Informação Alternativa

Médio Oriente

06/03/2005

 

Os EUA recusam a oferta de Assad para sair do Líbano

 

Robert Fisk

The Independent; traduzido de Selves and Others

 

Quando ele pronunciou as palavras «Nós vamos retirar», a multidão libanesa na Praça dos Mártires remexeu­‑se e as suas bandeiras ondearam e houve um pequeno coro silencioso de aprovação. Mas isso foi tudo.

 

Pois o grande ecrã em que o presidente Bashad Assad da Síria estava a falar do parlamento em Damasco ontem à noite continha outras, mais sombrias mensagens para a multidão – talvez para todo o Líbano. Se o exército sírio vai retirar do Líbano – e para onde permaneceu vago – algumas das observações de Assad podiam ter sido interpretadas como uma ameaça.

 

Falou das «areias movediças» no Líbano e de como alguns dos «pilares» na relação da Síria com o país – e aqui obviamente pensámos no líder druso, Walid Jumblatt – poderão ter de ser «substituídos». Substituídos? Foi isso que aconteceu ao ex­­‑primeiro­‑ministro Rafiq Hariri, morto numa explosão maciça em 14 de Fevereiro? Foi substituído?

 

Houve muitas outras críticas, abertas e veladas; à imprensa, à «interferência estrangeira», ao enviado da ONU Terje Roed­‑Larsen. Foi uma história familiar: A Conspiração. Mesmo as demonstrações contra a Síria na Praça dos Mártires – e foi uma estranha experiência estar entre os manifestante em Beirute nesse momento – tinham sido «planeadas com antecedência». Antes do quê, perguntávamo­s?

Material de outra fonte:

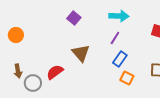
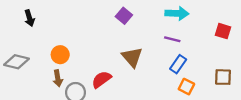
orange circle: (16, 35) -> (60, 55), moved
purple line: (115, 38) -> (172, 39), turned 72

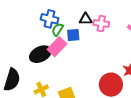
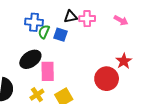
blue square: (73, 35) -> (61, 35), turned 32
pink rectangle: (57, 47) -> (48, 71), moved, turned -36

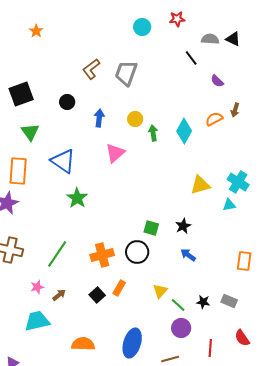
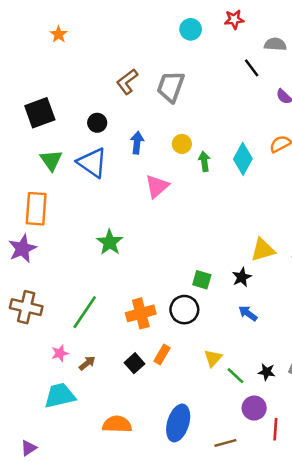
blue triangle: (63, 161) -> (92, 163), moved
yellow triangle: (200, 185) -> (263, 250), moved
purple circle: (181, 328) -> (254, 408), moved

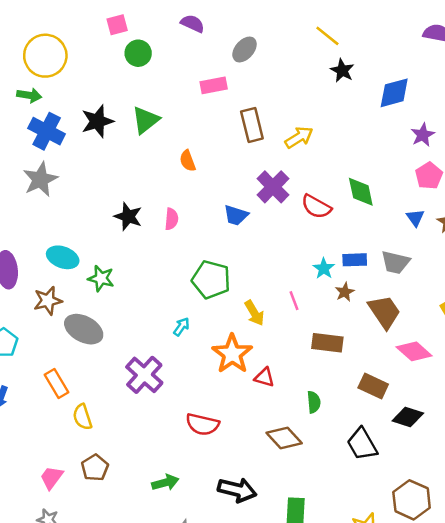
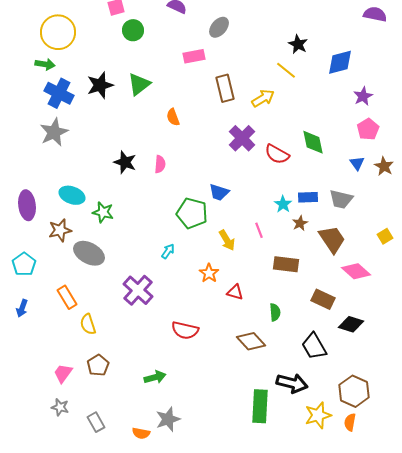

Antes do assassinato de Hariri?

 

Depois de tudo isto, Assad pareceu ter dito as palavras que muitos libaneses tinham estado à espera de ouvir: «Nós vamos retirar as nossas forças... completamente para a região de Bekaa e mais tarde para as áreas da fronteira libanesa­‑síria. Mas quando iriam para o vale de Bekaa no Líbano oriental, e quando para a fronteira – e «completamente» incluía os agentes sírios dos serviços de informação, cuja presença enfadou particularmente tanto os libaneses como o presidente Bush? E para que lado da fronteira? Os quartéis dos serviços de informação militares sírios estão em Aanjar e em Bekaa – a três milhas da fronteira. Por outras palavras, vão muitos deles simplesmente ficar onde estão?

 

O discurso do presidente Assad percorreu toda a gama da política da Síria em relação ao Líbano. O seu exército tinha sido convidado para entrar no país pelo presidente libanês em 1976 durante a guerra civil libanesa – é verdade – e tinha feito muitos sacrifícios militares pelo Líbano (apesar de que os libaneses teriam muitas ressalvas a fazer).

 

A Síria sempre tinha estado preparada para retirar, e tinha prometido fazê­‑lo sob o acordo de Taif de 1989 para pôr término à guerra – é verdade, atrasaram­‑se uma década no seu reposicionamento – mas esta semana o comité de coordenação sírio­‑libanês reuniria para discutir uma data. Isto, anunciou Assad, mostraria que a Síria estava a ater­‑se a Taif e à franco­‑americana Resolução 1559 do Conselho de Segurança da ONU.

 

O Departamento de Estado dos EUA replicou: «O anúncio do presidente Assad não é suficiente... Quando os EUA e a França dizem retirar, queremos dizer retirada completa».

 

Mas a Resolução 1559 da ONU, como Assad apontou correctamente, foi aprovada somente depois da invasão do Iraque, e também exige o desarmamento do movimento de guerrilha do Hezbollah, que conduziu os israelitas para fora do Líbano em 2000. As tropas israelitas tinham estado no Líbano durante 22 anos. Os sírios têm estado no Líbano há 29 anos. E o presidente Assad não queria o Hezbollah desarmado.